Wednesday, May 18, 2016

I'm not sleeping well these days. Too much running around inside my head, like kindergarten in PE class. Not keeping me completely awake, but not letting me rest either. Our dog, Willa, is old. Willa is a greyhound, almost completely black except for a white stripe down her chest and touches of white on her feet and tip of tail as if she was dipped in white only a few centimeters before she was born. I had whippets as pets for years, and when they too got old and passed on, I wanted to have another whippet personality, but I wanted to rescue.

When my son and I went to the Greyhound rescue http://greyhounds2.org/ in Atlanta, Carl Veiner, who has been in the rescuing-greyhounds-biz for 30+ years, introduced us to Willa. She was the "hall monitor", not confined to a cage, since she seemed to Carl very responsible and kept the others in line kindly. Willa ended her racing career when, as she rounded a curve, she snapped her Achille's tendon(this is not called this on a dog, but same area as on a person, just above the foot in the back). Apparently this was a common injury for racing greys. She has had problems with that foot over the years, developing early arthritis, thus relying heavily on her other foot and leg to feel comfortable when standing for prolonged periods. That foot is splayed from years of accommodating all of her weight, while the injured leg became somewhat atrophied. We didn't have to think about it, we knew Willa was the right one for us and we took her home.

Willa is 13 this month. She has had urinary issues for several months that our vet can't seem to figure out. One pain medicine compromises her already failing kidney and liver, so we are limited. She urinates in the house, only at night. I have spent nights on the couch when she can't get comfortable and cries, comforting her.
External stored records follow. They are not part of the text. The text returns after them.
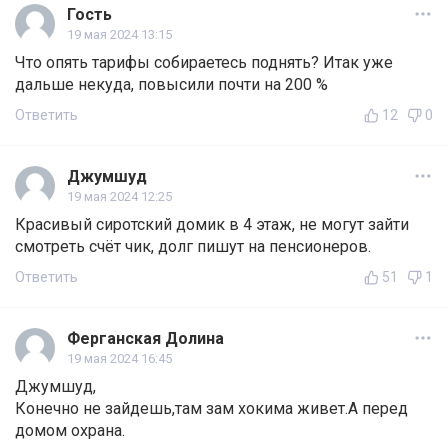
Гость
19 мая 2024 13:15
Что опять тарифы собираетесь поднять? Итак уже
дальше некуда, повысили почти на 200 %
Ответить
12
0
Джумшуд
19 мая 2024 12:25
Красивый сиротский домик в 4 этаж, не могут зайти
смотреть счёт чик, долг пишут на пенсионеров.
Ответить
51
1
Ферганская Долина
19 мая 2024 16:45
Джумшуд,
Конечно не зайдешь,там зам хокима живет.А перед
домом охрана.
I can't sleep because I feel guilty. We have an appointment to put dear Willa to sleep on Thursday with the vet coming to our home. We leave for a trip next week and I don't want Willa to be without the extra care that she needs while we are gone. It's a problem that doesn't seem to have any great answers, and that's what keeps me semi-awake. How do you know it is the right time? I have had to put other pets to sleep and it seemed more obvious, then. Not easier. It's never easy. It's the hardest thing to do, though I know it comes from love.